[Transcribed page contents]
== Segment start ==

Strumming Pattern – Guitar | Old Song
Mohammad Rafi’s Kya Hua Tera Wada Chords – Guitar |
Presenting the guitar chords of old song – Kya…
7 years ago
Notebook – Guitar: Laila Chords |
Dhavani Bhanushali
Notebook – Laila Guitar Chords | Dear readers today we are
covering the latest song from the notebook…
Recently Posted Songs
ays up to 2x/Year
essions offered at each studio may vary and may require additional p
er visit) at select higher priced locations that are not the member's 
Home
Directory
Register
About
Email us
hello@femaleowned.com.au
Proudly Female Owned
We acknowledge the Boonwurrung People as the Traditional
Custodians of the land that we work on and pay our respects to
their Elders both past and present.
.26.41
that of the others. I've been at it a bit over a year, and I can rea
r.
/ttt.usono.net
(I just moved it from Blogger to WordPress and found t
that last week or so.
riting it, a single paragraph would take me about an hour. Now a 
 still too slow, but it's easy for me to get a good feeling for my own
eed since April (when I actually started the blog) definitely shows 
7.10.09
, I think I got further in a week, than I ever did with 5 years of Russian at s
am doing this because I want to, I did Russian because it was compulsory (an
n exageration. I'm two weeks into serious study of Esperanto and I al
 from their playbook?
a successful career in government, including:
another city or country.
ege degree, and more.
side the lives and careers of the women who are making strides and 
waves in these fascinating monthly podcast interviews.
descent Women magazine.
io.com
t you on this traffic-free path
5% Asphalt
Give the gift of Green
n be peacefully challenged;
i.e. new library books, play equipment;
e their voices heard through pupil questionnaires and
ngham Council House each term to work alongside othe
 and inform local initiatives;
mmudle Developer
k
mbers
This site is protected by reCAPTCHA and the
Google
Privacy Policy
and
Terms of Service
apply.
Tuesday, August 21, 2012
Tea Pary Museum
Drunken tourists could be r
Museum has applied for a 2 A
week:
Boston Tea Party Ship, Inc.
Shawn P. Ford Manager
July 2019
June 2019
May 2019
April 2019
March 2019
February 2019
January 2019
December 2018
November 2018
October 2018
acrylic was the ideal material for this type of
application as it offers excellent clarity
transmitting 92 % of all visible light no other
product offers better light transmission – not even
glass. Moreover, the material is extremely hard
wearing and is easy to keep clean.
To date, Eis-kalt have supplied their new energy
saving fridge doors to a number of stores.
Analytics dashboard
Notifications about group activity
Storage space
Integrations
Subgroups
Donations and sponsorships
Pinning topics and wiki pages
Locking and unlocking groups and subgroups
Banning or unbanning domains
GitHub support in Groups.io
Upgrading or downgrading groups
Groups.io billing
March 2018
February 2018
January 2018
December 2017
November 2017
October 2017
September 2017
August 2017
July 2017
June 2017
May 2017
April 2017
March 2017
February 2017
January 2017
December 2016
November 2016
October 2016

== Segment end ==

Problem statement: Only the line containing "February 2017" and the lines after it, up to and including the last line of the data, should appear in the answer, exactly as written.

Answer section:
February 2017
January 2017
December 2016
November 2016
October 2016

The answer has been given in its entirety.